A Utah boy who was the victim of bullying has received a huge show of community support.
Hundreds of families and friends walked in solidarity together on Oct. 11 to show their support for an 11-year-old boy named Mateus Romualdo, reports KSTU.
On Oct. 5, Mateus was walking home from school when "a car full of teenagers drove by repeatedly yelling a racial slur at him," said his mother, Heather Romauldo, according to Follow News.
"He felt very terrified and actually told me he thought the kids were going to shoot him," she added.
She shared her son's story on Facebook, prompting his youth basketball coach, Troy Harlan, to take action.
"I know that when I read the post that his mom wrote about him being scared, I've gone through all that," Harlan said. "I grew up in Davis County and I know what it feels like to be one of only two black kids at my school."
So Harlan organized a march to show support for the boy. "The message I want to happen is that people need to be held accountable," Harlan said. "You're not born to hate people, you're taught to hate people. I don't care what color you are: We are all the same."
He managed to recruit retired Utah Jazz basketball player Thurl Bailey for the march, in addition to the team's bear mascot.
Those who marched in support of Mateus held up anti-racist signs and showed their unity and pride in their cultural differences.
For those unable to attend the event, Harlan recommended making a donation to Boys and Girls Club of the Greater Salt Lake Valley or the Southern Poverty Law Center.
The march was well-timed, as October is National Bullying Prevention Month, which was initiated in 2006 by the Parent Advocacy Coalition for Educational Rights (PACER).
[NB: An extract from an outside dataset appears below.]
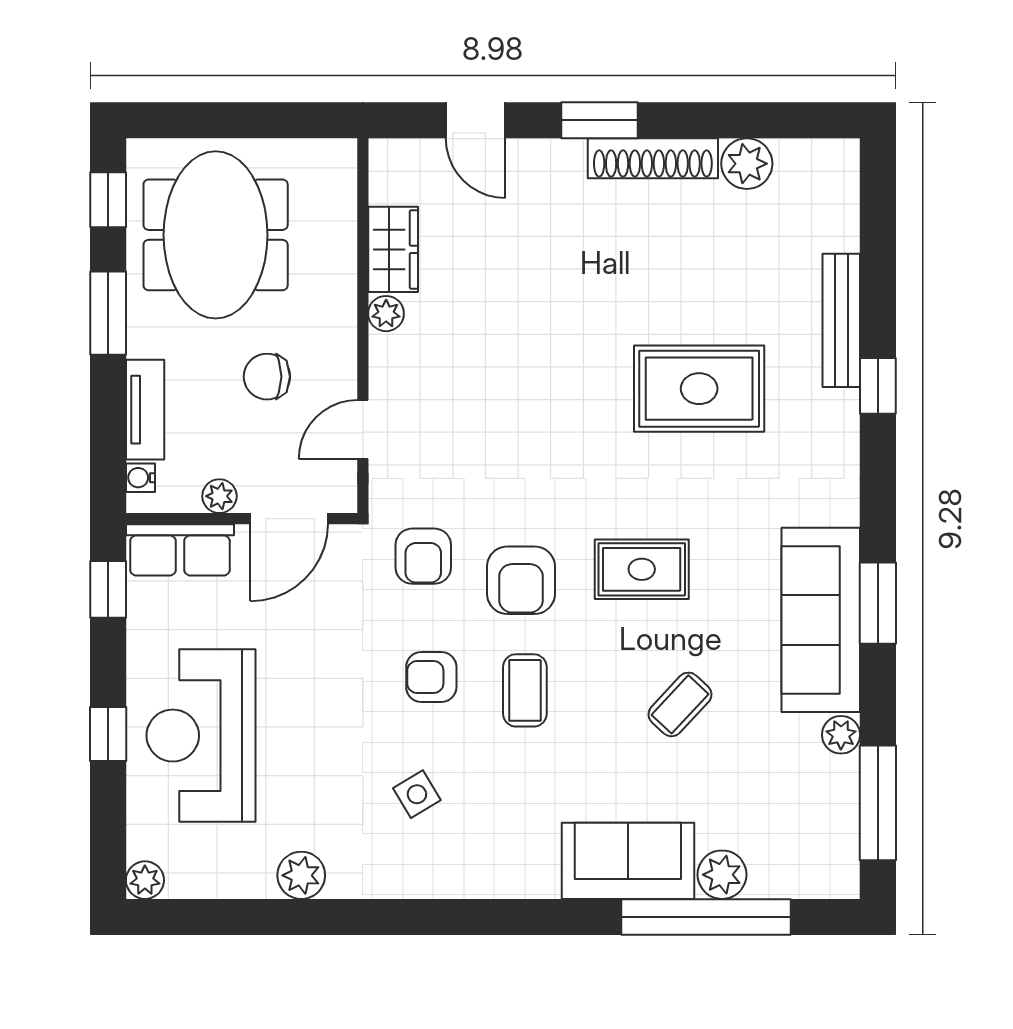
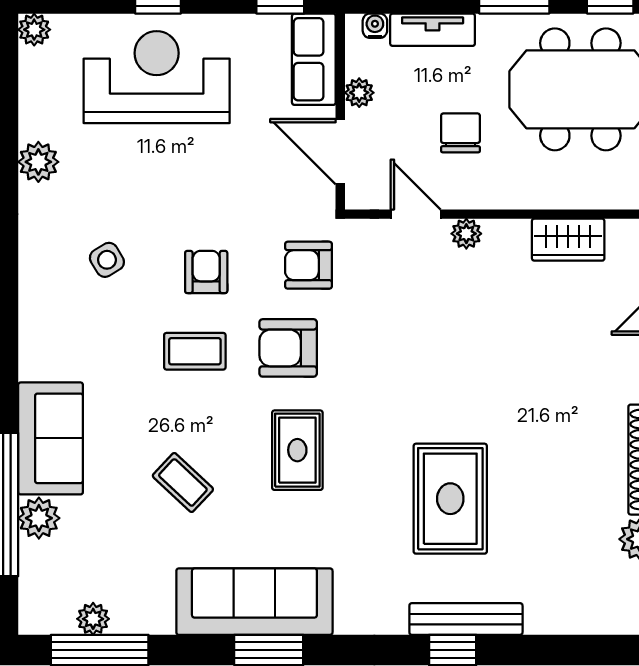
plant: (386, 314) -> (466, 234), moved
bench: (841, 320) -> (466, 619), moved
plant: (841, 735) -> (93, 619), moved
"This is a time for communities nationwide to unite and raise awareness of bullying prevention through events, activities and education," the group explains on the PACER website, adding that "the community is encouraged to use these creative resources to engage, educate and inspire others to join the movement."
PACER defines bullying as "an intentional behavior that hurts, harms, or humiliates a student, either physically or emotionally, and can happen while at school, in the community, or online."
The organization cites the Centers for Disease Control and Prevention, which explains that bullied kids experience low self-esteem, have few friends, perform poorly in school, and experience physical and mental health issues.
As for the bullying incident involving Mateus, his mother filed a police report and the case is being investigated, she said.